The human literature on serum PIIINP concentrations after RT, however, does not indicate a consistent demonstrable systemic increase. For instance, in women receiving RT for breast cancer, when samples were taken 10–96 months (mean 26) after RT, local skin collagen turnover increased, although serum PIIINP concentrations did not.46 This is a period of time similar to that in the studied cats. An additional study in humans assessing serum PIIINP concentrations weekly during and after a 5‐week period of high‐dose hemi‐thorax RT for pleural mesothelioma or nonsmall cell lung cancer also did not identify consistently increased PIIINP concentrations.47 Studies on the effects of RT on serum PIIINP concentrations in cats, aside from our study, are not available. The PIIINP concentrations might have decreased if samples had been taken even later after RT. Indeed, in people with acromegaly, a decrease in IGF‐1 can be identified up to 15 years after RT.48 Unfortunately, samples were only available over a more limited time period and their recruitment heavily relied on owners returning for the suggested re‐evaluations.
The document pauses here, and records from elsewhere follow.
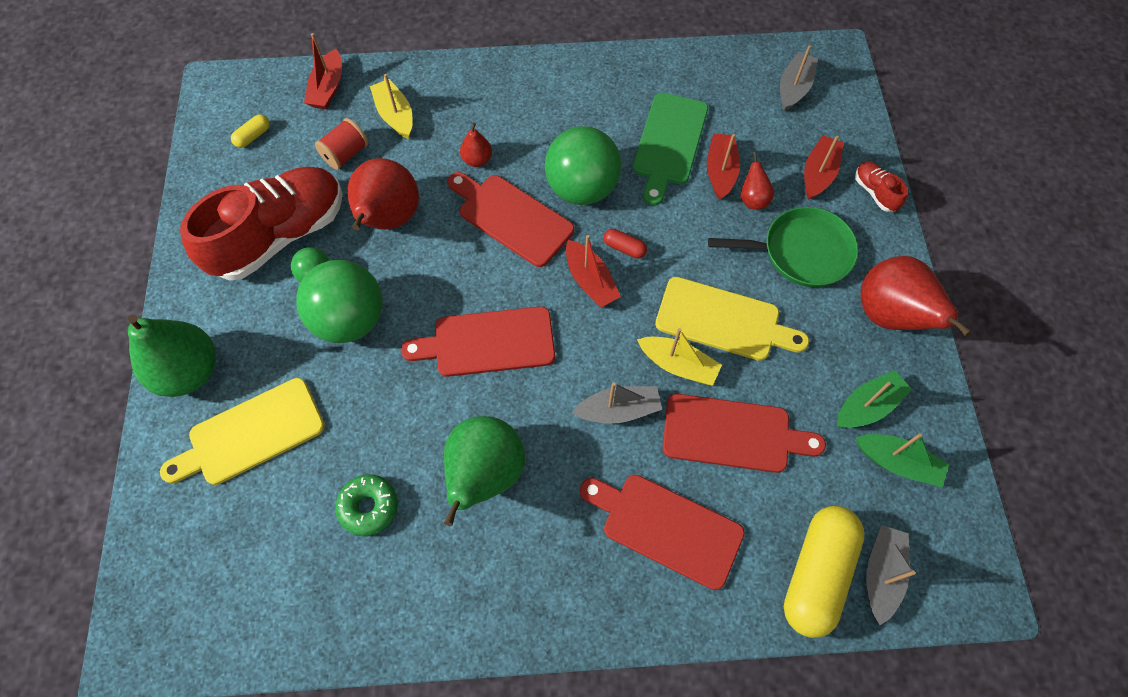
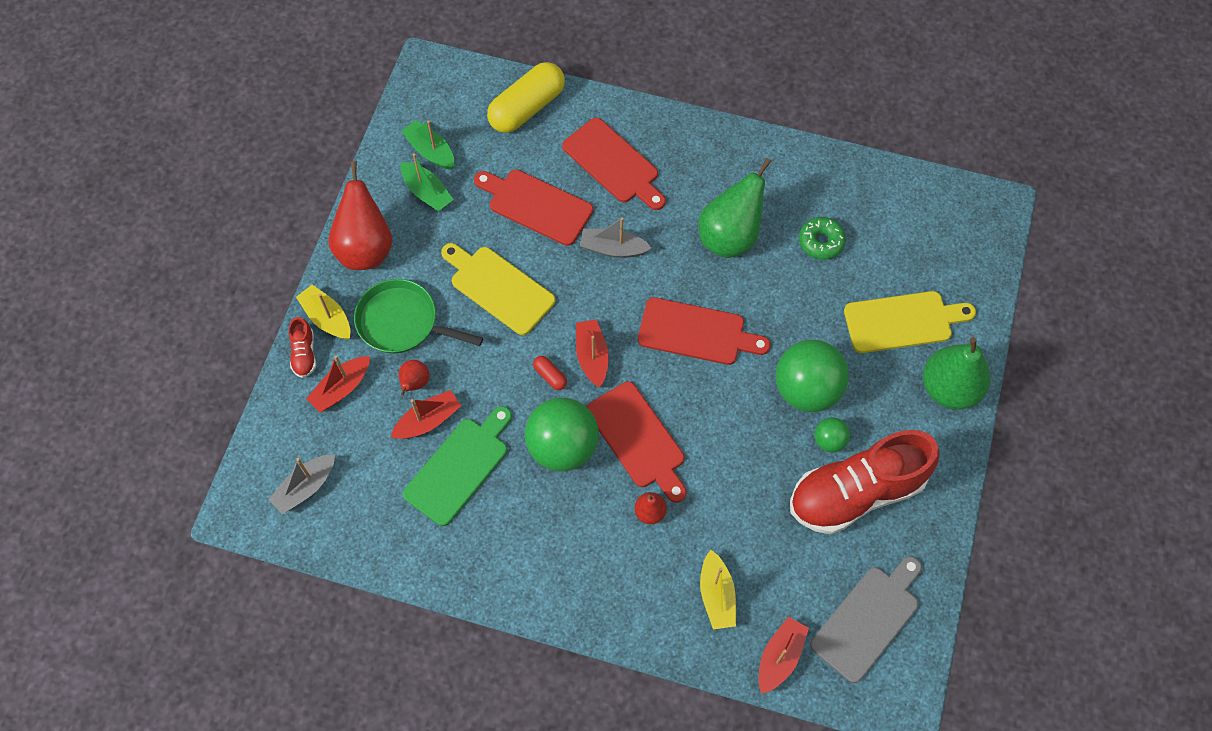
camera: 160 degrees left, 0 degrees up
yellow capsule [231,114,270,148] -> grey cutting board [810,556,922,683]
red spool [315,118,368,170] -> none
red pear [347,158,419,231] -> none
yellow boat [637,328,722,386] -> yellow boat moved to [296,285,350,340]
red boat [707,134,740,200] -> red boat turned 150 degrees counterclockwise [391,390,461,439]
green boat [837,370,912,428] -> green boat turned 120 degrees counterclockwise [401,153,454,212]
grey boat [866,525,916,625] -> none

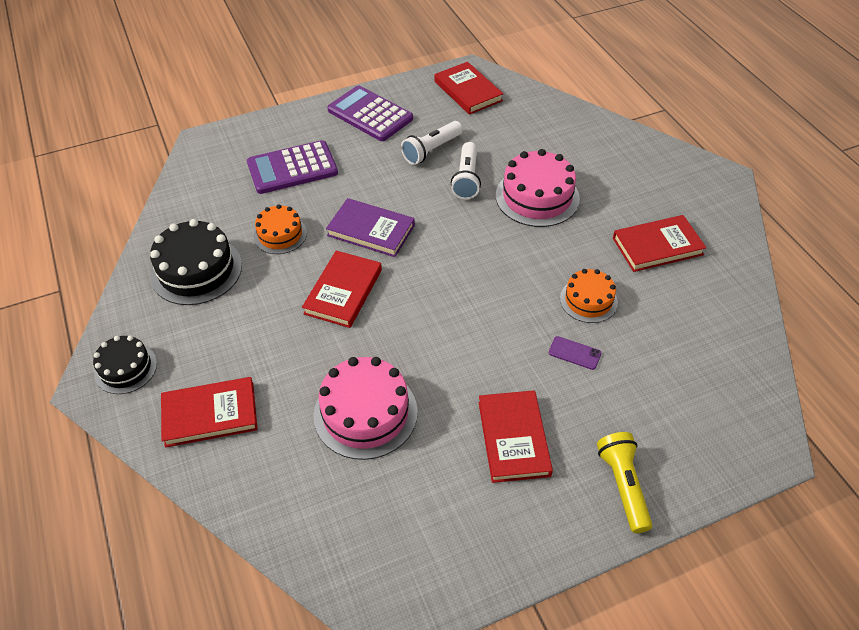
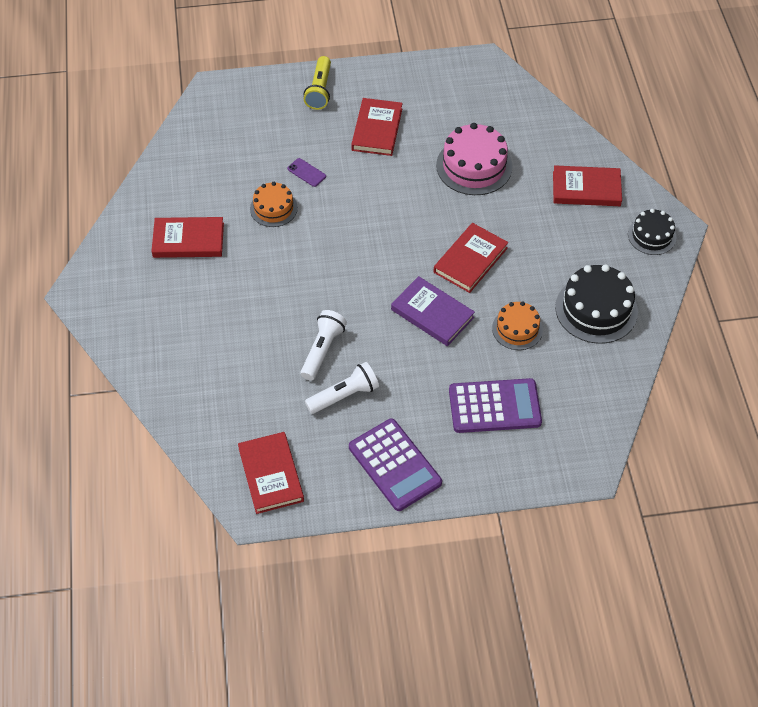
camera: 165 degrees left, 5 degrees up
pink cake [496,149,580,227] -> none

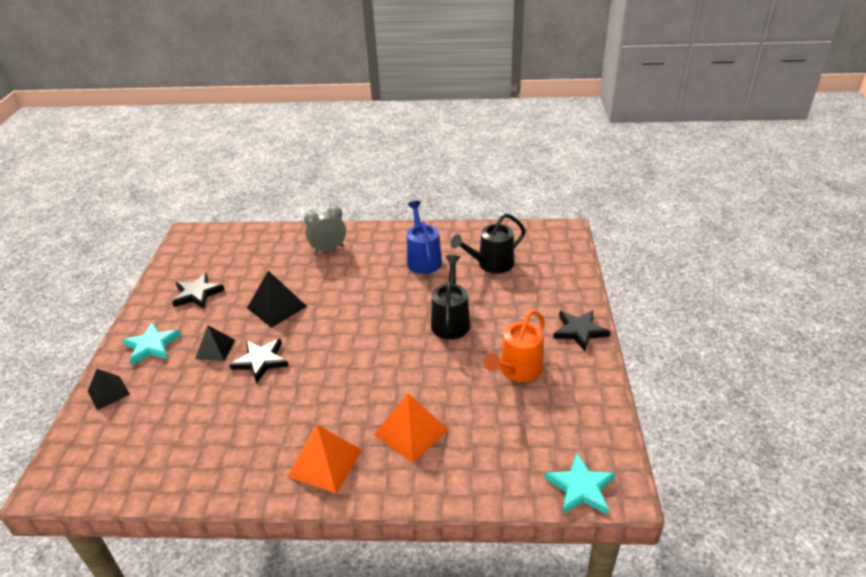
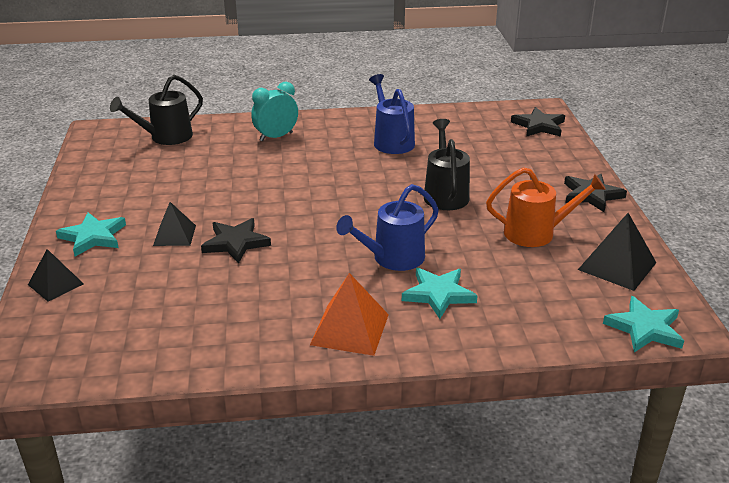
camera: 10 degrees left, 5 degrees down
black star [172,273,225,309] -> black star moved to [511,107,565,137]
black pyramid [247,271,307,328] -> black pyramid moved to [578,213,657,291]
grey clock [304,206,346,254] -> turquoise clock [251,82,298,142]
orange pyramid [374,393,449,463] -> turquoise star [402,268,478,319]
black watering can [451,213,526,273] -> black watering can moved to [110,75,203,145]
orange watering can [484,310,545,382] -> orange watering can turned 120 degrees counterclockwise [486,167,606,247]
none -> blue watering can [336,184,439,271]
In contrast to RT, in people, serum, IGF‐1 concentrations rapidly decrease after HPX. Normalization of GH and IGF‐1 is used to assess biochemical control of acromegaly and acts as a predictor of long‐term survival postsurgery.30 Markers of collagen synthesis, including PIIINP, and IGF‐1 also have been shown to improve after successful medical management of acromegaly in humans with the GH receptor antagonist pegvisomant.22 The same would be expected with other treatment modalities, including HPX. This improvement was encountered in the HSDM cats that underwent HPX in our study, where both IGF‐1 and PIIINP concentrations decreased significantly in 12 of 16 cats. Alternative explanations for the increase in PIIINP post‐HPX in 4 of the 16 cats include the effect of surgical trauma and collagen formation from healing soft tissue and scar formation. These 4 cats had follow‐up samples taken 1, 3, and 13 months post‐treatment, compared to a median of 5 months in those with decreased PIIINP concentrations (range, 1–10). In the human literature, serum PIIINP concentration has been shown to peak 2–3 weeks after orthopedic surgery and to remain increased for up to 60 days.49 In animal models, changes in serum PIIINP concentration mirror collagen formation also supporting this hypothesis.50 Despite the increase in PIIINP concentration, 3 of 4 of these cats no longer required insulin treatment at the time of assessment. Diabetic remission was common among the HPX group with 12 of 16 cats not requiring insulin treatment post‐HPX, compared to all 5 RT cats requiring insulin post‐RT.

It is not known how some medications would affect serum PIIINP concentrations in cats. This consideration could be relevant because all HPX cats received hormone replacement after pituitary gland removal, which included 2.5 mg hydrocortisone q24h,5 , 5 0.1 mg levothyroxine q24h,51 , 5 and a decreasing amount of synthetic antidiuretic hormone (desmopressin acetate, q8h initially, then tapered)5. The effect of these drugs on serum PIIINP concentrations is unknown, but all are used for physiologic replacement of lost endogenous hormone function.

In conclusion, serum PIIINP concentrations are significantly increased in cats with HSDM compared to those with DM, likely indicating increased soft tissue turnover. The potential for serum PIIINP concentration as an additional diagnostic biomarker for HS in cats should be further evaluated. In addition, serum PIIINP concentration appears to decrease after HPX.